Feminine Power in Iranian Cinema:
The Wind Will Carry Us

(excerpt)

Abbas Kiarostami’s The Wind Will Carry Us opens in transit, as a Tehrani film crew seeks out the remote Kurdish village of Siah Dareh. A jeep comes into view in an extreme long shot, tracing the landscape as its occupants discuss directions: they must search out a lone, distinct tree that will signal where to turn. The ensuing narrative follows journalist Behzad and his colleagues as they attempt to document the villagers’ mourning rituals following the death of a prominent matriarch. Upon arriving, they learn that the woman, Mrs. Malek, simply refuses to die.

Behzad is then forced to wait impatiently for the funeral, observing mundane village life rather than death.

Each interaction with the village’s female inhabitants challenges his traditional beliefs surrounding gender roles, as the women exude a strength and defiance neither he, nor audiences accustomed to Kiarostami’s male-dominated oeuvre, expected. While the female characters are relegated to child rearing, household duties, and patiently serving men, their presence (both literal and figurative) pervades every frame.
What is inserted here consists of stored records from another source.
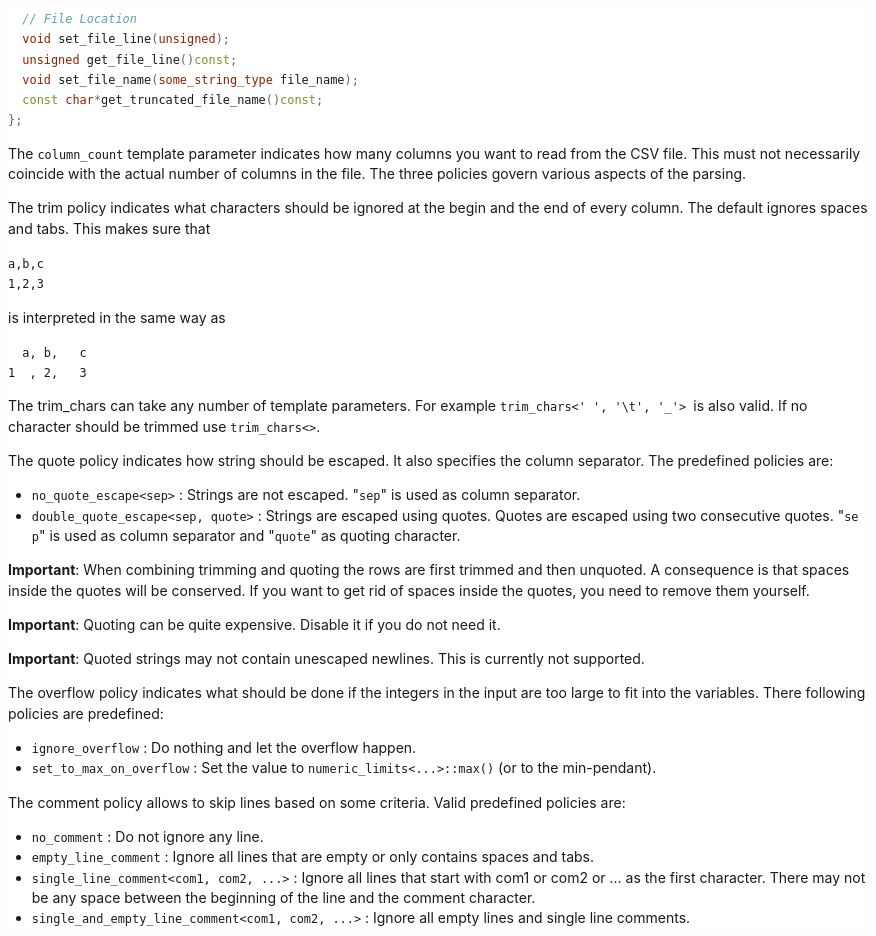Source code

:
 ```cpp
  // File Location 
  void set_file_line(unsigned);
  unsigned get_file_line()const;
  void set_file_name(some_string_type file_name);
  const char*get_truncated_file_name()const;
};
```

The `column_count` template parameter indicates how many columns you want to read from the CSV file. This must not necessarily coincide with the actual number of columns in the file. The three policies govern various aspects of the parsing.

The trim policy indicates what characters should be ignored at the begin and the end of every column. The default ignores spaces and tabs. This makes sure that

```
a,b,c
1,2,3
```

is interpreted in the same way as

```
  a, b,   c
1  , 2,   3
```

The trim_chars can take any number of template parameters. For example `trim_chars<' ', '\t', '_'> `is also valid. If no character should be trimmed use `trim_chars<>`.

The quote policy indicates how string should be escaped. It also specifies the column separator. The predefined policies are:

  * `no_quote_escape<sep>` : Strings are not escaped. "`sep`" is used as column separator.
  * `double_quote_escape<sep, quote>` : Strings are escaped using quotes. Quotes are escaped using two consecutive quotes. "`sep`" is used as column separator and "`quote`" as quoting character.

**Important**: When combining trimming and quoting the rows are first trimmed and then unquoted. A consequence is that spaces inside the quotes will be conserved. If you want to get rid of spaces inside the quotes, you need to remove them yourself.

**Important**: Quoting can be quite expensive. Disable it if you do not need it.

**Important**: Quoted strings may not contain unescaped newlines. This is currently not supported.

The overflow policy indicates what should be done if the integers in the input are too large to fit into the variables. There following policies are predefined:

  * `ignore_overflow` : Do nothing and let the overflow happen.
  * `set_to_max_on_overflow` : Set the value to `numeric_limits<...>::max()` (or to the min-pendant).

The comment policy allows to skip lines based on some criteria. Valid predefined policies are:

  * `no_comment` : Do not ignore any line.
  * `empty_line_comment` : Ignore all lines that are empty or only contains spaces and tabs. 
  * `single_line_comment<com1, com2, ...>` : Ignore all lines that start with com1 or com2 or ... as the first character. There may not be any space between the beginning of the line and the comment character. 
  * `single_and_empty_line_comment<com1, com2, ...>` : Ignore all empty lines and single line comments.
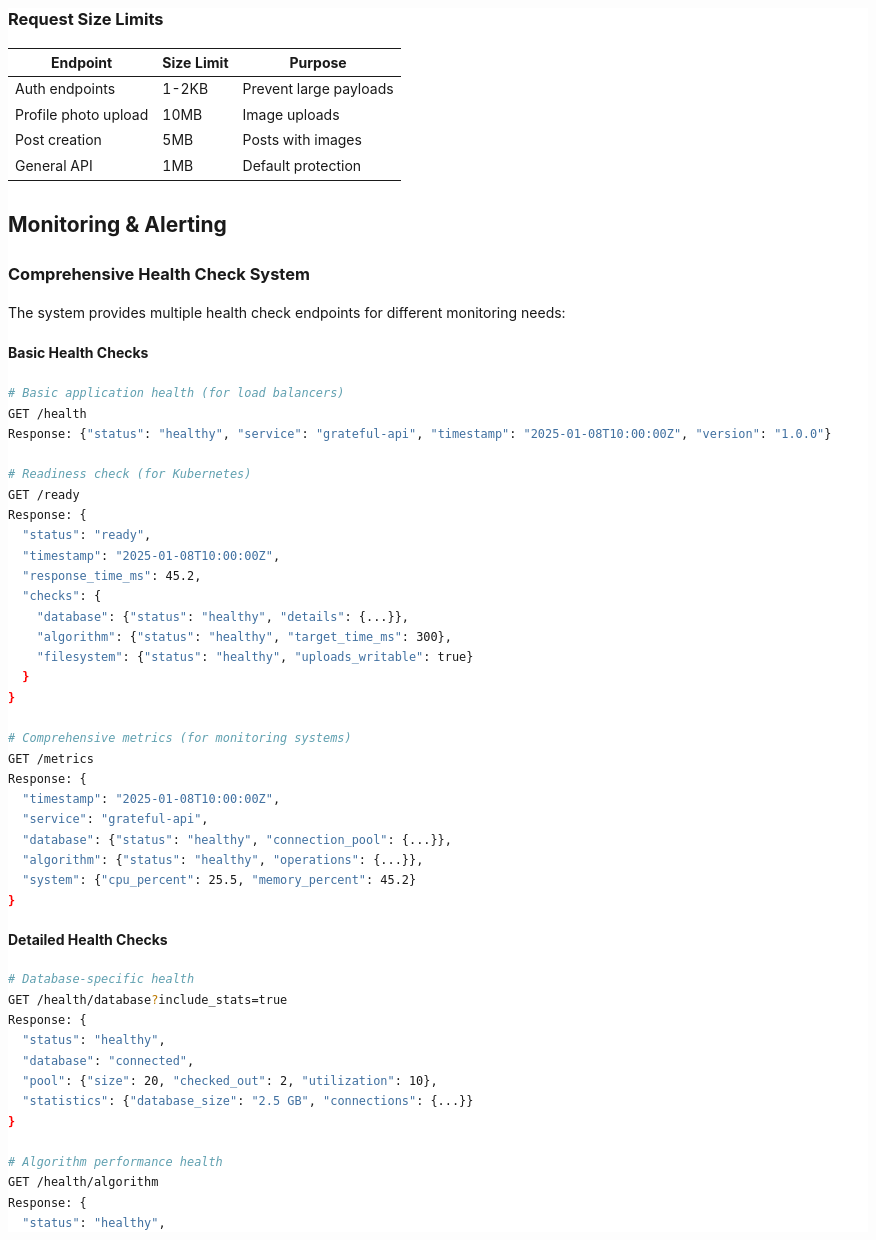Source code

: ### Request Size Limits

| Endpoint | Size Limit | Purpose |
|----------|------------|---------|
| Auth endpoints | 1-2KB | Prevent large payloads |
| Profile photo upload | 10MB | Image uploads |
| Post creation | 5MB | Posts with images |
| General API | 1MB | Default protection |

## Monitoring & Alerting

### Comprehensive Health Check System

The system provides multiple health check endpoints for different monitoring needs:

#### Basic Health Checks
```bash
# Basic application health (for load balancers)
GET /health
Response: {"status": "healthy", "service": "grateful-api", "timestamp": "2025-01-08T10:00:00Z", "version": "1.0.0"}

# Readiness check (for Kubernetes)
GET /ready
Response: {
  "status": "ready",
  "timestamp": "2025-01-08T10:00:00Z",
  "response_time_ms": 45.2,
  "checks": {
    "database": {"status": "healthy", "details": {...}},
    "algorithm": {"status": "healthy", "target_time_ms": 300},
    "filesystem": {"status": "healthy", "uploads_writable": true}
  }
}

# Comprehensive metrics (for monitoring systems)
GET /metrics
Response: {
  "timestamp": "2025-01-08T10:00:00Z",
  "service": "grateful-api",
  "database": {"status": "healthy", "connection_pool": {...}},
  "algorithm": {"status": "healthy", "operations": {...}},
  "system": {"cpu_percent": 25.5, "memory_percent": 45.2}
}
```

#### Detailed Health Checks
```bash
# Database-specific health
GET /health/database?include_stats=true
Response: {
  "status": "healthy",
  "database": "connected",
  "pool": {"size": 20, "checked_out": 2, "utilization": 10},
  "statistics": {"database_size": "2.5 GB", "connections": {...}}
}

# Algorithm performance health
GET /health/algorithm
Response: {
  "status": "healthy",
```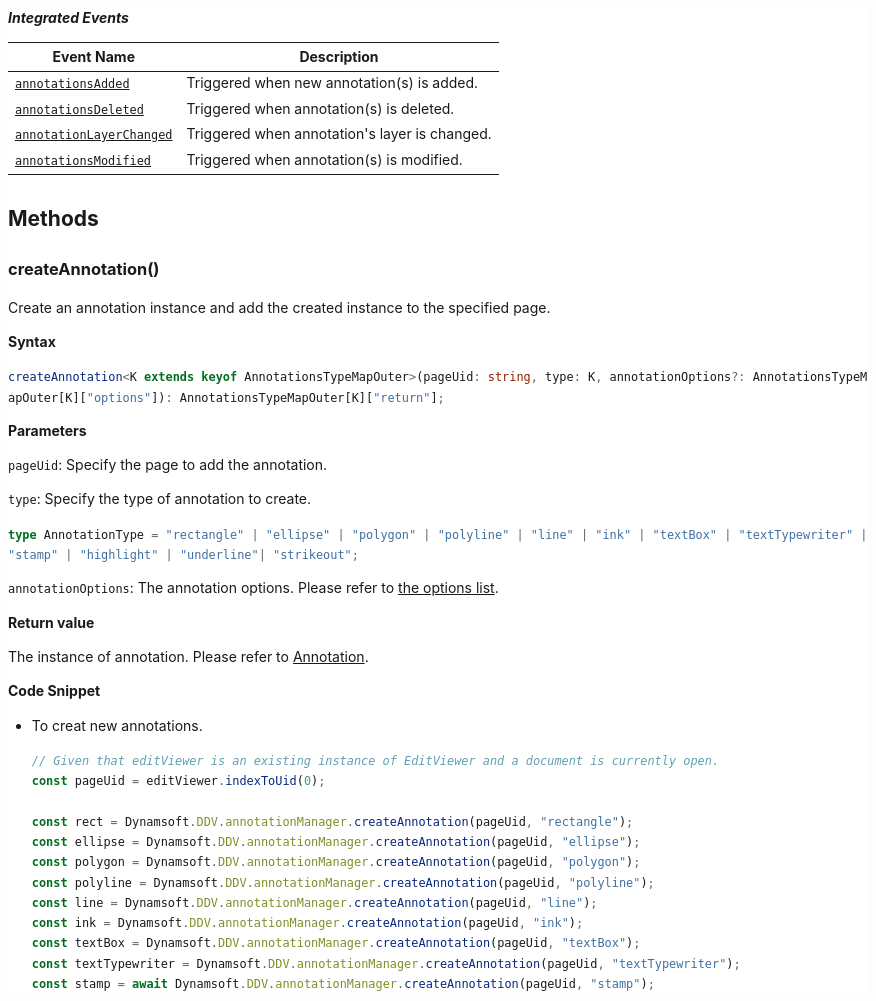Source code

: 
***Integrated Events***

| Event Name      | Description                               |
| --------------- | ----------------------------------------- |
| [`annotationsAdded`](#annotationsadded) | Triggered when new annotation(s) is added. |
| [`annotationsDeleted`](#annotationsdeleted) | Triggered when annotation(s) is deleted.     |
| [`annotationLayerChanged`](#annotationlayerchanged) | Triggered when annotation's layer is changed.     |
| [`annotationsModified`](#annotationsmodified) | Triggered when annotation(s) is modified.     |


## Methods

### createAnnotation()
Create an annotation instance and add the created instance to the specified page.

**Syntax**

```typescript
createAnnotation<K extends keyof AnnotationsTypeMapOuter>(pageUid: string, type: K, annotationOptions?: AnnotationsTypeMapOuter[K]["options"]): AnnotationsTypeMapOuter[K]["return"];
```

**Parameters**

`pageUid`: Specify the page to add the annotation.

`type`: Specify the type of annotation to create.
```typescript
type AnnotationType = "rectangle" | "ellipse" | "polygon" | "polyline" | "line" | "ink" | "textBox" | "textTypewriter" | "stamp" | "highlight" | "underline"| "strikeout";
```

`annotationOptions`: The annotation options. Please refer to [the options list](/api/interface/annotationinterface/index.md#options).

**Return value**

The instance of annotation. Please refer to [Annotation](/api/class/annotation/index.md).

**Code Snippet**

- To creat new annotations.

    ```typescript
    // Given that editViewer is an existing instance of EditViewer and a document is currently open.
    const pageUid = editViewer.indexToUid(0);

    const rect = Dynamsoft.DDV.annotationManager.createAnnotation(pageUid, "rectangle");
    const ellipse = Dynamsoft.DDV.annotationManager.createAnnotation(pageUid, "ellipse");
    const polygon = Dynamsoft.DDV.annotationManager.createAnnotation(pageUid, "polygon");
    const polyline = Dynamsoft.DDV.annotationManager.createAnnotation(pageUid, "polyline");
    const line = Dynamsoft.DDV.annotationManager.createAnnotation(pageUid, "line");
    const ink = Dynamsoft.DDV.annotationManager.createAnnotation(pageUid, "ink");
    const textBox = Dynamsoft.DDV.annotationManager.createAnnotation(pageUid, "textBox");
    const textTypewriter = Dynamsoft.DDV.annotationManager.createAnnotation(pageUid, "textTypewriter");
    const stamp = await Dynamsoft.DDV.annotationManager.createAnnotation(pageUid, "stamp");
    ```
As Behzad attempts to confine every woman he meets to a visual frame, each one actively resists being objectified by the male gaze and its counterpart, the camera.

The female figurations throughout the film “evoke oneness with nature and an inner harmony that is not quite present in the male characters” (Saeed). Viewers observe the village women mostly confined to the background, yet they are also actively present, including characters such as Behzad’s boss, Mrs. Godarzi, who remains in Tehran but calls multiple times per day to check on his progress. Indeed, when she does call, Behzad must drop everything to drive to higher ground in order to get cell reception. Additionally, a number of female figures are hidden beneath stacks of hay as they plow the land and milk cows.

It is important to note the core of the film’s narrative: the desire for the death of a woman. While the reasoning behind Behzad and his crew members’ trip to the remote village is initially shrouded in mystery, the true purpose of their journey is slowly unveiled: they aim to film and record the funeral procession of matriarch, Mrs. Malek, and the mourning rituals that follow.

Only later do we learn that Behzad’s fascination with Mrs. Malek’s death has more to do with a process called “scarification,” in which local village women contend with one another to claim a level of closeness with the deceased by physically scarring their faces. Siah Dareh is built on a hillside, and movement here is frequently vertical. Upon arrival, Behzad must climb to reach the center of the village, though his guide, Farzad, admits there may be an easier way. He takes Behzad higher and higher across the cream-colored roofs to reach a secluded spot from which he can peer down on Mrs. Malek's residence and open window. Once she dies, he will be able to film the ancient mourning rite of scarification, which represents the village's dark secret, and is a symbol of its vehemently traditional, even superstitious, beliefs.

The nature of Behzad's vantage point and means of getting there make his approach not only comic, but also intrusive, even inappropriate. He is, in a sense, acting as a spy, only further emphasized by his own secrecy about why he has come—to find buried treasure, he tells Farzad. Perplexingly, he even appears eager for his colleagues to remain ignorant about the state of Mrs. Malek's health.